Yukarıdaki şekilde, elektrikli araç ile geleneksel aracın yakıt bakımından karşılaştırılması bulunmaktadır. Elektrikli araç için elektrik enerjisi üretiminde standart yöntemler (fosil yakıtlar + yenilenebilir kaynaklar) kullanılması durumunda 23 ton karbondioksit ortaya çıkmaktadır. Elektrik enerjisi üretimi için tamamen yenilenebilir kaynakların kullanılması durumunda ise bu miktar 2 tona düşmektedir. Geleneksel araçların kullandığı yakıtların (benzin, dizel, lpg) üretiminde ise ortalama 6 ton karbondioksit ortaya çıkmaktadır.
Elektrikli Araçların Geliştirilmesi
Sonuç olarak, elektrikli araçların insanlığın karbon emisyonu sorununu çözmesi pek mümkün gözükmemektedir. Bu durum, aracın yapısıyla değil, üretim ve güç sistemleri ile ilgilidir. Elektrikli araçların direkt karbon emisyonuna neden olmaması, kalabalık şehirlerde hava kirliliğinin azaltılmasına katkı sağlayabilir. Ancak, elektrikli araçların sıfır emisyon olarak lanse edilmesi gerçeği yansıtmamaktadır. Elektrikli araçların gerçekten sıfır emisyon olarak tanımlanabilmesi için kullanılan elektrik enerjisinin tamamen yenilenebilir kaynaklardan üretilmesi ve araç üretimi sırasında karbon emisyonuna neden olunmaması gerekmektedir.

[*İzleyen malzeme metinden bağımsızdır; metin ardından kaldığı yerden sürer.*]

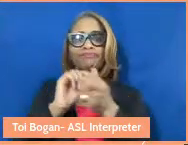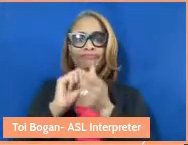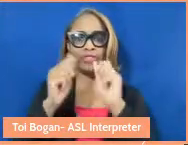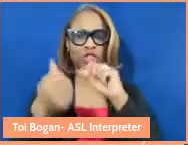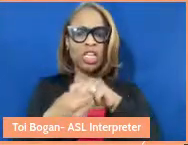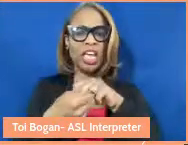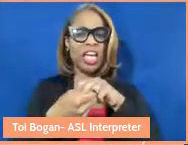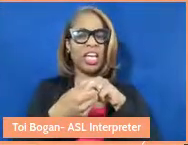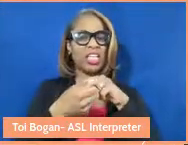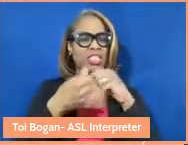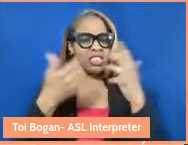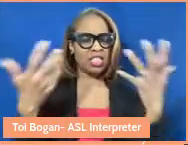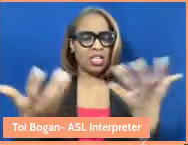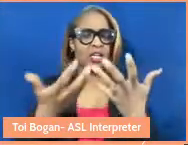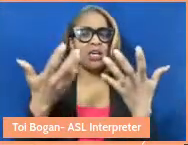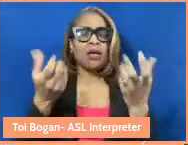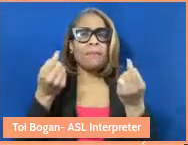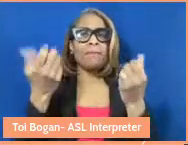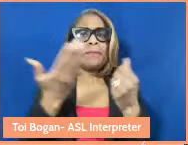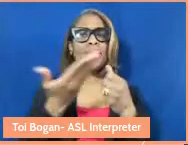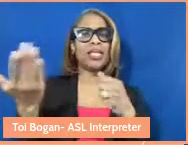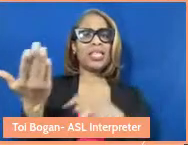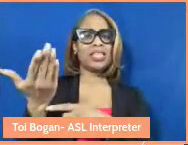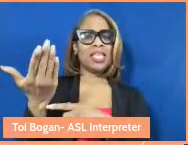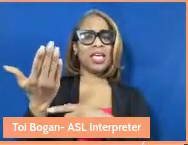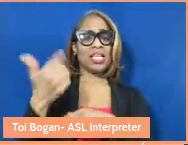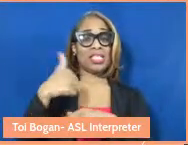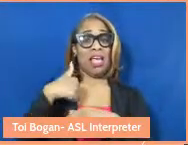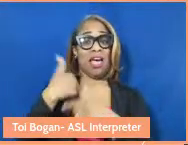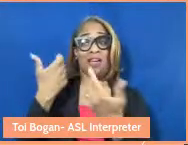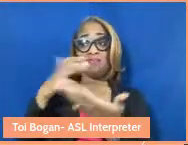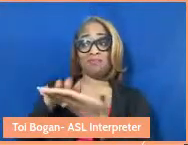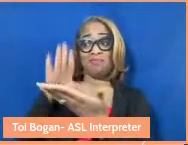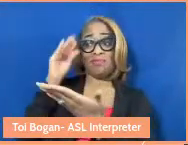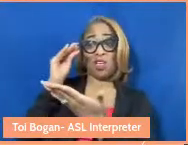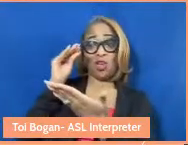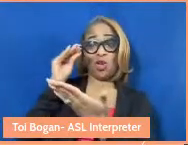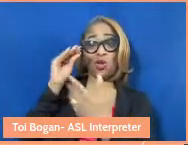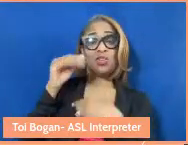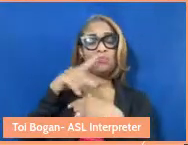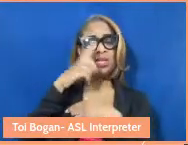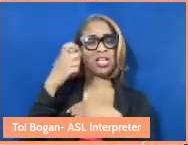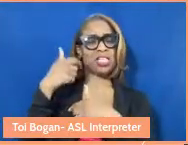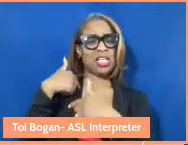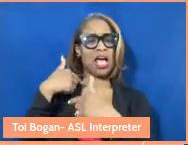is that so many of the things that I've learned from being with people at the end of life as they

Yukarıdaki şekilde de görüldüğü gibi, dolaylı karbon emisyonu göz önüne alındığı takdirde bile, elektrikli araçlar geleneksel araçlara oranla daha az karbon emisyonuna neden olmaktadır. Bununla birlikte, birçok ülke yenilenebilir enerji kullanım miktarını artırmaktadır. Yakın gelecekte, elektrikli araç şarj istasyonlarında yenilenebilir enerjinin kullanılması, elektrikli araçların neden olduğu dolaylı karbon emisyonunun azalmasını sağlayabilir. En kötü koşullarda bile, bir elektrikli aracın neden olduğu karbon emisyonu, geleneksel bir araca oranla yaklaşık yüzde 30 daha azdır.